Real tabular data does not look like this. The synthetic dataset has:
- Only 2 features (extreme dimensionality mismatch with real data)
- A sharp, localized, nonlinear structure that the pretrained prior has no reason to know about
- 80 training samples (tiny — smaller than any real dataset in our benchmark)
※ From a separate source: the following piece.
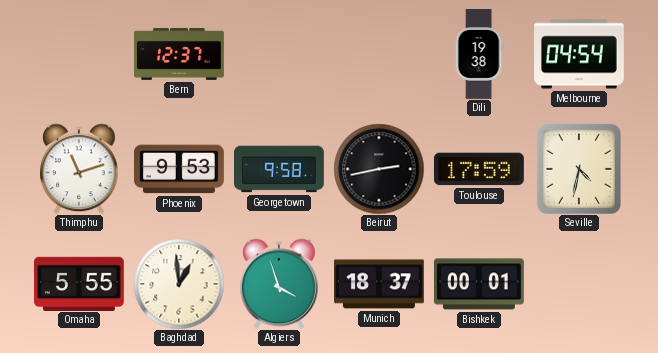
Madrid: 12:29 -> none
Real datasets have 16–30 features, smooth decision boundaries, and pretrained priors that were trained on thousands of similar tabular datasets. The pretrained model is already in the right ballpark; fine-tuning just nudges it. On the tutorial’s synthetic data, the pretrained model is in the wrong universe — so fine-tuning has massive room to improve.
Comparison to TabPFN3
I also trained TabPFN3 on the same splits for reference:
| Dataset | TabPFN3 mean AUC | TabICL FT mean AUC | PFN − FT |
|---|---|---|---|
| credit-g | 78.64% | 78.90% | −0.26 pp |
| telco-churn | 85.59% | 84.86% | +0.73 pp |
| default-credit | 78.78% | 78.80% | −0.02 pp |
| bank-marketing | 94.25% | 94.12% | +0.13 pp |
| cc-fraud | 99.89% | 99.39% | +0.50 pp |
On every dataset except credit-g, TabPFN3 outperforms fine-tuned TabICL — sometimes by a wide margin (telco-churn: +0.73 pp). This is a reminder that choosing the right model matters more than fine-tuning the wrong one.
Limitations
- 30 epochs may not be enough. A 60-epoch run is currently in progress; results will be updated if longer training changes the pattern.
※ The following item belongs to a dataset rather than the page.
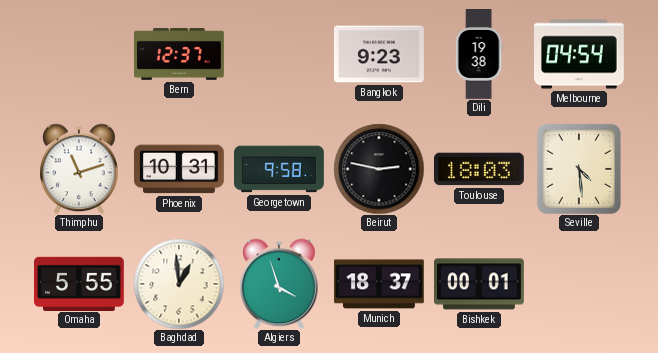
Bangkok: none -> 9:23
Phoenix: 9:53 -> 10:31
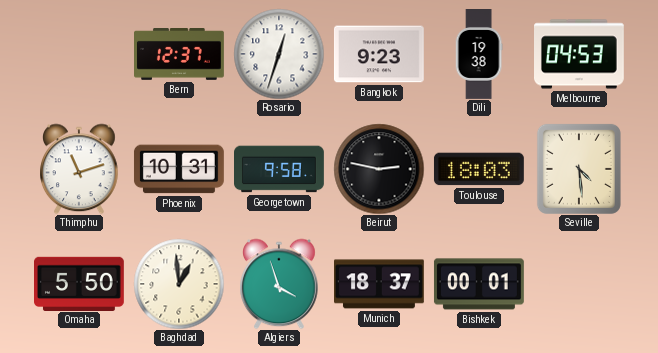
Rosario: none -> 12:33
Melbourne: 04:54 -> 04:53
Omaha: 5:55 -> 5:50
- Single learning rate. Only
lr=1e-5was tested. Higher rates might yield faster convergence; lower rates might prevent the seed-44 credit-g degradation. - Single fine-tuning configuration.
n_estimators_finetune=2is a memory-saving default. Using more estimators during fine-tuning might improve stability. - No data augmentation. The tutorial’s synthetic dataset benefits from the specific structure of the problem. Real datasets may benefit more from engineered features during fine-tuning.
- Fixed random seeds. The high variance on credit-g suggests that fine-tuning is sensitive to initialization; more seeds would clarify the true distribution of outcomes.
Reproduction
| |
Note: FinetunedTabICLClassifier requires the transformers package (pip install transformers). Categorical string columns must be label-encoded before fitting — the fine-tuning pipeline does not handle them automatically.
Full benchmark script: tabicl_finetune_benchmark.py
Bottom line
Fine-tuning TabICL is not a free lunch. On real tabular data, the pretrained prior is already strong enough that 30 epochs of gradient descent rarely moves AUC by more than a fraction of a percentage point. The only dataset where fine-tuning is consistently helpful is telco-churn (+0.16 to +0.59 pp across all seeds). Everywhere else, the gain is marginal, inconsistent, or nonexistent.
Before you fine-tune, ask:
- Is zero-shot already near-perfect? If yes, don’t bother.
- Do you have a validation set to verify the improvement? If no, don’t bother.
- Can you afford the GPU time for a “maybe” gain? If no, don’t bother.
If you need more accuracy from TabICL, the pragmatic path is not fine-tuning — it is using more estimators, better preprocessing, or choosing a model whose license fits your deployment constraints.